Improved Generalization for Secure Data Publishing

Abstract

In data publishing, privacy and utility are essential for data owners and users respectively, which cannot coexist well. This incompatibility puts the data privacy researchers under an obligation to find newer and reliable privacy preserving tradeoff-techniques. Data providers like many public and private organizations (e.g. hospitals and banks) publish microdata of individuals for various research purposes. Publishing microdata may compromise the privacy of individuals. To prevent the privacy of individuals, data must be published after removing personal identifiers like name and social security numbers. Removal of the personal identifiers appears as not enough to protect the privacy of individuals. $K$ -anonymity model is used to publish microdata by preserving the individual’s privacy through generalization.

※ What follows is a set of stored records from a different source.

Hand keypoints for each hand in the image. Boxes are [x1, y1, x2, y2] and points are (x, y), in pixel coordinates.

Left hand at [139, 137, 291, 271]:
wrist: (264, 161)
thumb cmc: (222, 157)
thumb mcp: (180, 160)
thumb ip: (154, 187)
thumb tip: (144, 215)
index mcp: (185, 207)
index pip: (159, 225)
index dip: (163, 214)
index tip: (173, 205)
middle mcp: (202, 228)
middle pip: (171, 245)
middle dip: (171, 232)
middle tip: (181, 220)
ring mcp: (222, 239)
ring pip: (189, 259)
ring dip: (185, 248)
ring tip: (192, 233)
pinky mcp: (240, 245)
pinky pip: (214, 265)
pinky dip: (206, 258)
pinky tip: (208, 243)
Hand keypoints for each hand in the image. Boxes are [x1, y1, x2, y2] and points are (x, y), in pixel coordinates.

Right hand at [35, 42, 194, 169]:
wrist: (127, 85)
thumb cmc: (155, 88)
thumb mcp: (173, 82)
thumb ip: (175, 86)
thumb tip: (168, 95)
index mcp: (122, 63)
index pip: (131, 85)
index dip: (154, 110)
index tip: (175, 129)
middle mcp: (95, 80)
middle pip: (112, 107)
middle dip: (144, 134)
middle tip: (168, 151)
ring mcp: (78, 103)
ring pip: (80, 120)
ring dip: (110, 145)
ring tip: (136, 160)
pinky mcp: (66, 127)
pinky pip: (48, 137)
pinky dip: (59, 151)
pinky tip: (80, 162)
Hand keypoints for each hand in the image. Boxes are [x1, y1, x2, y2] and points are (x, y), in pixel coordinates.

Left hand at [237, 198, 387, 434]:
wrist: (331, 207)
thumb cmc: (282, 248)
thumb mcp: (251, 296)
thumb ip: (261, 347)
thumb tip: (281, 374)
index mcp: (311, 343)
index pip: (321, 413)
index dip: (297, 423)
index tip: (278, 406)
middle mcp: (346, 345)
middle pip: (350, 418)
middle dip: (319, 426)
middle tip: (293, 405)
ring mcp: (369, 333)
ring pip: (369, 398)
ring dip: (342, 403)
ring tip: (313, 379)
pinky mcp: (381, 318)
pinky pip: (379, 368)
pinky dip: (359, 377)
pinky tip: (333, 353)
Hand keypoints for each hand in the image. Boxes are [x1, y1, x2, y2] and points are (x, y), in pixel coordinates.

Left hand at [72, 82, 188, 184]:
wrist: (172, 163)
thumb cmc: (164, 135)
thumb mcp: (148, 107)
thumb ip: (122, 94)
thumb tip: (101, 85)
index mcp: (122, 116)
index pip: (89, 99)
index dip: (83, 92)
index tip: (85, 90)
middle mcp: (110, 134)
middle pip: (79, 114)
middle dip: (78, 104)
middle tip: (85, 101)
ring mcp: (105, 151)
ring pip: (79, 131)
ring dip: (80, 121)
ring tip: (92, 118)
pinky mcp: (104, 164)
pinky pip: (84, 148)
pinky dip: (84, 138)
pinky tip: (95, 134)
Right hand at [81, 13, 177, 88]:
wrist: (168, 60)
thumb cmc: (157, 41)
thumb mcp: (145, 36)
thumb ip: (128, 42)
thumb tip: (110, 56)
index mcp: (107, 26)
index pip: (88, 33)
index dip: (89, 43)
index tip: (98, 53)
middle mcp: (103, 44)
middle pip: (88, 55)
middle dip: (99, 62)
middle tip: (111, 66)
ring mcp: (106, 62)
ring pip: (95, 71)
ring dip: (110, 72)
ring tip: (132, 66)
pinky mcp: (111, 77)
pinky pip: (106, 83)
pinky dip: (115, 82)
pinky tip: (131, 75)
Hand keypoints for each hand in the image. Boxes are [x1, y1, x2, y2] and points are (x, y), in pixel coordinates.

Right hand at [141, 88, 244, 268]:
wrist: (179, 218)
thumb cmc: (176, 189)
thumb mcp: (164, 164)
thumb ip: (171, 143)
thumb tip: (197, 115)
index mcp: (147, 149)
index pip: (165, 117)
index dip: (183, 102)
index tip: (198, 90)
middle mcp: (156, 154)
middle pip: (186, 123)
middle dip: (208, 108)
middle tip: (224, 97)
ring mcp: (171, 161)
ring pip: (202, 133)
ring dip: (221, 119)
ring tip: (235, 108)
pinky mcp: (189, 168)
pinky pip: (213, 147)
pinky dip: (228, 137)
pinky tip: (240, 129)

There exist many state-of-the-arts generalization-based techniques, which deal with pre-defined attacks like background knowledge attack, similarity attack, probability attack and so on. However, existing generalization-based techniques compromise the data utility while ensuring privacy. It is an open question to find an efficient technique that is able to set a trade-off between privacy and utility. In this paper, we discussed existing generalization hierarchies and their limitations in detail. We have also proposed three new generalization techniques including conventional generalization hierarchies, divisors based generalization hierarchies and cardinality-based generalization hierarchies. Extensive experiments on the real-world dataset acknowledge that our technique outperforms among the existing techniques in terms of better utility.